Le Haut Commissaire aux solidarités active Martin Hirsch, initiateur du projet, avait chiffré le coût du RSA entre 2 et 3 milliards d’euros. Mais dans son entourage, on précisait vendredi que « le recentrage de la PPE vient en plus des 1 à 1,5 milliard d’euros annoncés par Nicolas Sarkozy » sans qu’il y ait de chiffre clairement arrêté là-dessus.
« 1,5 milliard, cela permet de faire la réforme dans de bonnes conditions pour l’année prochaine » a indiqué M. Hirsch sur France-Info. « Avec le RSA, dans les conditions telles que celles annoncées par le président de la République (…) il y aura moins de travailleurs pauvres dans ce pays », a-t-il garanti sur RTL.
« Le compte va y être. Au fur et à mesure que cela monte en charge, il faudra le compléter, éventuellement en reprenant un peu des primes existantes là où elles ne servaient pas à grand chose », a évalué M. Hirsch.
Mais l’opposition d’une partie de la classe politique et des syndicats ont dénoncé le redéploiement de la PPE, le voyant comme une sorte de redistribution entre les plus pauvres.
Au PS, Stéphane Le Foll estime que « ce sont bien les salariés modestes et au SMIC qui paieront sur leur pouvoir d’achat », le Parti socialiste préconisant une augmentation de 50% de la prime pour l’emploi, créée en 2001 par Lionel Jospin.
Pour François Bayrou (MoDem) qui a qualifié ce redéploiement d’ »injuste » et « insoutenable », « le RSA est évidemment parfaitement fondé, mais la solidarité ne peut pas être mise à la charge des plus pauvres, sans qu’il soit fait appel en quoi que ce soit aux plus riches ».
Même son de cloche du côté des syndicats. François Chérèque (CFDT), s’est dit inquiet de la mesure qui renvoie « une image détestable » aux populations les plus modestes qui « touchent parfois 100 euros par mois de prime pour l’emploi, ce qui leur fait un 13e mois ».
De son côté, la CGT déplore que la généralisation du RSA soit financée par l’ »amputation de la Prime pour l’emploi aujourd’hui versée à plusieurs milliers de salariés modestes ». « Je ne pense pas que ce soit l’égalité », a ainsi dénoncé Jean-Christophe Le Duigou, un de ses dirigeants.
Face à ses critiques, le Haut Commissaire estime que « cela fait des années que, rapport après rapport, on dit que la Prime pour l’emploi est diluée, qu’elle n’est pas efficace et ne va pas là où c’est nécessaire ».

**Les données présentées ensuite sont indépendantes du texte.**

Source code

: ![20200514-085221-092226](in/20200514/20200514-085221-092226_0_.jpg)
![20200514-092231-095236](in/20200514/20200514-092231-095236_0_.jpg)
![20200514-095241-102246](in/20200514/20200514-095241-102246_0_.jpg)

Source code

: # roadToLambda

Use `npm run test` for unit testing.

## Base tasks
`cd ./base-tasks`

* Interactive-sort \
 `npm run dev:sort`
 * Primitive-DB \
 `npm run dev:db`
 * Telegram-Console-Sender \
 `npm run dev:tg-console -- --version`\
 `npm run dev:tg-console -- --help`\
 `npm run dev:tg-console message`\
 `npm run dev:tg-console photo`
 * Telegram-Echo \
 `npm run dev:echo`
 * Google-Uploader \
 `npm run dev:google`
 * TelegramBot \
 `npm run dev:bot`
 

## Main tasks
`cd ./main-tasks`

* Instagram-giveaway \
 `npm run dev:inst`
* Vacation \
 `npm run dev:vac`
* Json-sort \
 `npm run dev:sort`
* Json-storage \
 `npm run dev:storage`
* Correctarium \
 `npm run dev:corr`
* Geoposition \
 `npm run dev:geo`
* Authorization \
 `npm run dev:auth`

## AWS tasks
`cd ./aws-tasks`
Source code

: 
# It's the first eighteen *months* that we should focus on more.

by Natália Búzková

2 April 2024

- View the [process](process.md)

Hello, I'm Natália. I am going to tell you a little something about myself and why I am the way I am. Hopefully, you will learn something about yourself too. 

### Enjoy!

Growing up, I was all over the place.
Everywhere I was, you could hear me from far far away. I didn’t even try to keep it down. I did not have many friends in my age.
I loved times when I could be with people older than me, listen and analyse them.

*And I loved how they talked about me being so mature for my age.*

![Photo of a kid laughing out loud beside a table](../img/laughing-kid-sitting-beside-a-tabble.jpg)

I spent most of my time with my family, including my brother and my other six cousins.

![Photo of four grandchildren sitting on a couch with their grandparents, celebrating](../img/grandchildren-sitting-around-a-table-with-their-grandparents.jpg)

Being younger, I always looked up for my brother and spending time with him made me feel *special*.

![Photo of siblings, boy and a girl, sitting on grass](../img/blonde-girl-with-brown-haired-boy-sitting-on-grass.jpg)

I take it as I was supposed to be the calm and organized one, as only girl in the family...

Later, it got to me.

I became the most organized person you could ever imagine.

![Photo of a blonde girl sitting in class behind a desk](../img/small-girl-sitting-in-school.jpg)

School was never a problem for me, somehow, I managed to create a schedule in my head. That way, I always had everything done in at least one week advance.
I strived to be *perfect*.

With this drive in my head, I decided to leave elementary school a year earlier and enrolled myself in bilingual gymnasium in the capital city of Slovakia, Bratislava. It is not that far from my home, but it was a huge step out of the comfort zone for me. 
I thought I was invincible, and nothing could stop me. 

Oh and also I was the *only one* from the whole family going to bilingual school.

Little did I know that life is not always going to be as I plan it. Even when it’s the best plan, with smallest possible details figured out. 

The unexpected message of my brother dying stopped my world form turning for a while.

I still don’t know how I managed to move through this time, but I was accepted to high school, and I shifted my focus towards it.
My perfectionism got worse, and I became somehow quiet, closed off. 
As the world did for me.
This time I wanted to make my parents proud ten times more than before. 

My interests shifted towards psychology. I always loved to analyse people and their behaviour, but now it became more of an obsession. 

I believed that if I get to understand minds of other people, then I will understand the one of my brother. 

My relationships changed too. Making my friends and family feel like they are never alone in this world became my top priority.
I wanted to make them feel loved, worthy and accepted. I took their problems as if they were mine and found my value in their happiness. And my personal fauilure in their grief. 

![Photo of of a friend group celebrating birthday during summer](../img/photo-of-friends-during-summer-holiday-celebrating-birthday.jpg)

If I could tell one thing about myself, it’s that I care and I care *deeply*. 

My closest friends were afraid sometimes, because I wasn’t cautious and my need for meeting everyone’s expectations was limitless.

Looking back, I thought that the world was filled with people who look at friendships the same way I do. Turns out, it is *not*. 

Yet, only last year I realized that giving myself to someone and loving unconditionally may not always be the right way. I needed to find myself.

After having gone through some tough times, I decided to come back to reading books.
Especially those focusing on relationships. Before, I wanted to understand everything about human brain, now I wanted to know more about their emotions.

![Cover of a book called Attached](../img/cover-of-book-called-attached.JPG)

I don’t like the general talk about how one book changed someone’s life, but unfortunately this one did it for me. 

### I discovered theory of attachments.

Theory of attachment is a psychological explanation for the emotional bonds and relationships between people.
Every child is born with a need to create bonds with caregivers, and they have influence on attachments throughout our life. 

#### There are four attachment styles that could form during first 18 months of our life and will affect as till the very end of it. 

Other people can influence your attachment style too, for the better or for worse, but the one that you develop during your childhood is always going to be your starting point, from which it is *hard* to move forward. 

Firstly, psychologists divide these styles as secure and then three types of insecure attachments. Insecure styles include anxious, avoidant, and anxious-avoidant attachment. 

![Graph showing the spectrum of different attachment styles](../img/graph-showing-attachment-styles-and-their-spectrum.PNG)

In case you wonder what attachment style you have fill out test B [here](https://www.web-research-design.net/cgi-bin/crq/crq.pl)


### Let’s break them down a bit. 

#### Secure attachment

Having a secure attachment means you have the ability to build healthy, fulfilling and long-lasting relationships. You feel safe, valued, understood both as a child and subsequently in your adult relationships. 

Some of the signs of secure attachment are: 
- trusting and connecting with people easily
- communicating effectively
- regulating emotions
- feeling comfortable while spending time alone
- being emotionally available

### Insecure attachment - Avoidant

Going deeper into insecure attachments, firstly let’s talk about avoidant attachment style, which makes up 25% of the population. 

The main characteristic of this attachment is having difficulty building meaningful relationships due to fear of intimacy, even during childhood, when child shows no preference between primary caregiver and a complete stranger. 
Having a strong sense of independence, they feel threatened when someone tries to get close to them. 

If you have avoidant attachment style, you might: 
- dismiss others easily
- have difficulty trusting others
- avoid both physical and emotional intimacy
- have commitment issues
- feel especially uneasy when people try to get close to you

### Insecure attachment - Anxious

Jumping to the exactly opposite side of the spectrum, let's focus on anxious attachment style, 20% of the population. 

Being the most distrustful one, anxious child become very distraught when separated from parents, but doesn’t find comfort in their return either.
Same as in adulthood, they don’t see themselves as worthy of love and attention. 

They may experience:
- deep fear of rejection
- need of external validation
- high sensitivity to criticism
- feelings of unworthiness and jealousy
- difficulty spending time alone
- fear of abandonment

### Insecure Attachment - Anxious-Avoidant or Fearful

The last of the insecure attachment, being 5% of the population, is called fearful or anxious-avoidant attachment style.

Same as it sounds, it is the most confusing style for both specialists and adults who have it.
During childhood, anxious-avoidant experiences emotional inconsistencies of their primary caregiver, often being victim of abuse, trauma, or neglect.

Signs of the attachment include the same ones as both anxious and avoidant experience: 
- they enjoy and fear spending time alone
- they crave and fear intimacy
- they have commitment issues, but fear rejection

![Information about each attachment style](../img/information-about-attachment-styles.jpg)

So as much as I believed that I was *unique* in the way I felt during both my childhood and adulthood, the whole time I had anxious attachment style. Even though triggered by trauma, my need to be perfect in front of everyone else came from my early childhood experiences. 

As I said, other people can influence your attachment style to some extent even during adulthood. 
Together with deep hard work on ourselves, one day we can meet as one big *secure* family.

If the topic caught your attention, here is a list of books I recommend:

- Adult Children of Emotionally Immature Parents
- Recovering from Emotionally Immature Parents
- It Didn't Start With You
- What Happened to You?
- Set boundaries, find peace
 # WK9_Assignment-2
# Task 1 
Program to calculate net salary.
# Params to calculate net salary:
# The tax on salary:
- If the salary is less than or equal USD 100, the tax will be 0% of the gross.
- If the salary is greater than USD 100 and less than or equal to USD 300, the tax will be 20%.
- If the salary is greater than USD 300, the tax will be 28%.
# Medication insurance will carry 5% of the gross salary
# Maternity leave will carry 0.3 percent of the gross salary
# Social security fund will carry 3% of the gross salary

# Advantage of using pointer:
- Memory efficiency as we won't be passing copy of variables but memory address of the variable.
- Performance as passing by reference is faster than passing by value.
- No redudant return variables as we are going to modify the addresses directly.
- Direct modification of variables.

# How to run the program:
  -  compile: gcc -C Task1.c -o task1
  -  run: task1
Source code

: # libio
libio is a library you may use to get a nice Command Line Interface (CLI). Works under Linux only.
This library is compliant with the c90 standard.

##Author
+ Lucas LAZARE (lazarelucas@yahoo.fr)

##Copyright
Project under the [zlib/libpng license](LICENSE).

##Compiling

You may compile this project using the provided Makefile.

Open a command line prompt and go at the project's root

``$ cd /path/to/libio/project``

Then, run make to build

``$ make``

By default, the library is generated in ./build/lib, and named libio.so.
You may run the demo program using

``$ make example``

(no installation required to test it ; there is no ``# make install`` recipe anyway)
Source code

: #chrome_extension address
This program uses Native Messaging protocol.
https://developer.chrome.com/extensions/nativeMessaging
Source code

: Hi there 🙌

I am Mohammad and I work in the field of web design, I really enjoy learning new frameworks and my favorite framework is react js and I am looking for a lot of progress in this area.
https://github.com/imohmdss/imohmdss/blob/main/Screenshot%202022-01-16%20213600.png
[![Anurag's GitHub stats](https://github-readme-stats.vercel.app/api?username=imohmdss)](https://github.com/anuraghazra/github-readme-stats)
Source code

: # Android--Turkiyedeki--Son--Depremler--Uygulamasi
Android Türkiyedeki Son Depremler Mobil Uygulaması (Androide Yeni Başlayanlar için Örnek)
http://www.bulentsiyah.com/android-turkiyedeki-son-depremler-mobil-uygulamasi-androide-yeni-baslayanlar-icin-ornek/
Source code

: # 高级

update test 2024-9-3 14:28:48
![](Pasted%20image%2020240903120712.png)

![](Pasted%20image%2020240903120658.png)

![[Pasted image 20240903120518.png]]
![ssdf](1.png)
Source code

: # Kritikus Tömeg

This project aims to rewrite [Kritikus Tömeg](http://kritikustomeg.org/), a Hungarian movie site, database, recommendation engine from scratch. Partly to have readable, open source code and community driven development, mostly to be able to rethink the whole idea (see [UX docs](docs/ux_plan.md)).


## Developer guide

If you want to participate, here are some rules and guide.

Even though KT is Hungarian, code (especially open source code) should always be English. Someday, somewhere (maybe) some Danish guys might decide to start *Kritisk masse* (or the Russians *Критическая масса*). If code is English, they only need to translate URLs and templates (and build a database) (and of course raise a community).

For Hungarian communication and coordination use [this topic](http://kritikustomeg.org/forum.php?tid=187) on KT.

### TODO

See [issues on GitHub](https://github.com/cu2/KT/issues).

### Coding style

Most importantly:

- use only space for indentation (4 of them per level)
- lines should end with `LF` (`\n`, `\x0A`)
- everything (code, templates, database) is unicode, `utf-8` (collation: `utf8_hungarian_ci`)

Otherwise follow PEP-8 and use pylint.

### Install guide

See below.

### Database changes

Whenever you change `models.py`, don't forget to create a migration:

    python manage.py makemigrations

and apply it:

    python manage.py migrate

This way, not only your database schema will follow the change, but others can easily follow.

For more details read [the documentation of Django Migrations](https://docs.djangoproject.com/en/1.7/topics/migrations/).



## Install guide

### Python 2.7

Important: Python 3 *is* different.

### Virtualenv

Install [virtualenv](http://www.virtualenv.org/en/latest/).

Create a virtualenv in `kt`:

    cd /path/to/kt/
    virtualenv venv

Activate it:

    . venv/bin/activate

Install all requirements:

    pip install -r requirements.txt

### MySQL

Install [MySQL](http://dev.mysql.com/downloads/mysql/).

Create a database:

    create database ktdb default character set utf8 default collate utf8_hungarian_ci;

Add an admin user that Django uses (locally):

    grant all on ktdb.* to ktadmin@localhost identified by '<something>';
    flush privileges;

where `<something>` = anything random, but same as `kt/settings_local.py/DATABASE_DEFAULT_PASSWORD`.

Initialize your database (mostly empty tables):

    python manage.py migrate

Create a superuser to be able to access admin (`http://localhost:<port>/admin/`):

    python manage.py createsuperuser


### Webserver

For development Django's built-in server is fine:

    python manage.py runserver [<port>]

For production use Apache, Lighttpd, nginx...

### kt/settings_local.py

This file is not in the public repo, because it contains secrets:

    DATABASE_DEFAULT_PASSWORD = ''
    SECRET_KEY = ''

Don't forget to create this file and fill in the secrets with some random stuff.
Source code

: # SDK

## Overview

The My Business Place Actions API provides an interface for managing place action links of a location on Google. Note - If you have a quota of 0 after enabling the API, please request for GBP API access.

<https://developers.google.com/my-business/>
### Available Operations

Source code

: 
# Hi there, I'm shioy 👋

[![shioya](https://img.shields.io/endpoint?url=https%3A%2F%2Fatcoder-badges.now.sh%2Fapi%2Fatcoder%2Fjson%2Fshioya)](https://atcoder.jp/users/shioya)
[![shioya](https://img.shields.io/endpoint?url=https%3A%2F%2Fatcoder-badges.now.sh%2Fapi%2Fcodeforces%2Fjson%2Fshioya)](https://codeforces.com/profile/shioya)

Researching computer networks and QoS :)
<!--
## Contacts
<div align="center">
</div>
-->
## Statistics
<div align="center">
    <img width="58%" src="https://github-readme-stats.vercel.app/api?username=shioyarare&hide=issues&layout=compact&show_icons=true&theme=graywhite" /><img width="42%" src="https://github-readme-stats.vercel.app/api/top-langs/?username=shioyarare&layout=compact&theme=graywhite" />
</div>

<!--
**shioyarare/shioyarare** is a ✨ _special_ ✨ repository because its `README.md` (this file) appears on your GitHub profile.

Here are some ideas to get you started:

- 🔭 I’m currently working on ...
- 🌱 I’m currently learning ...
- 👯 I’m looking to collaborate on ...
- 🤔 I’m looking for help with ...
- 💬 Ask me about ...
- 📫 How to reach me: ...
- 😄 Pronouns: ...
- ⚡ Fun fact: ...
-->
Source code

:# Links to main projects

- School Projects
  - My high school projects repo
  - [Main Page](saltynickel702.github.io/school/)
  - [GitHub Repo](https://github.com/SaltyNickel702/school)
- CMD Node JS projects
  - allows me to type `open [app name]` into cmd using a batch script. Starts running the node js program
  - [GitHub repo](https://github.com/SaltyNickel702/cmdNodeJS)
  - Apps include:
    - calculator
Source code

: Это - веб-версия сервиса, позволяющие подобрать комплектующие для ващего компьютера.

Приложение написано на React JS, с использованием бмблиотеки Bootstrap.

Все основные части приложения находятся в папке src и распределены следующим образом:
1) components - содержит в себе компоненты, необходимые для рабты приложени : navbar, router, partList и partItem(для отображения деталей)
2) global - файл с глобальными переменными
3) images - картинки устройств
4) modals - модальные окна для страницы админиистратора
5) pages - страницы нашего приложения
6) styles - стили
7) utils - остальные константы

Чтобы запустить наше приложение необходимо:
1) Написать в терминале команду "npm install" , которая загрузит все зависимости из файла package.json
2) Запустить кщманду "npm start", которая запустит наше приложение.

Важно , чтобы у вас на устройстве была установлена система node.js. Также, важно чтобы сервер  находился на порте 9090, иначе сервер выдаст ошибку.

Il a également précisé qu’ »un milliard de cette somme va vers les catégories les plus aisées de la population » alors que le coût total de cette prime pour le retour à l’emploi ou la poursuite d’une activité professionnelle est de 4 milliards en 2007 pour près de 9 millions de bénéficiaires, selon le ministère.
M. Hirsch a estimé sur RTL qu’ »on n’est pas en train de déshabiller Pierre pour habiller Paul ». « On est en train d’habiller Pierre et Paul. Pierre c’est celui qui est au RMI et qui n’arrive pas à retravailler, Paul c’est celui qui travaille aujourd’hui et qui reste travailleur pauvre ».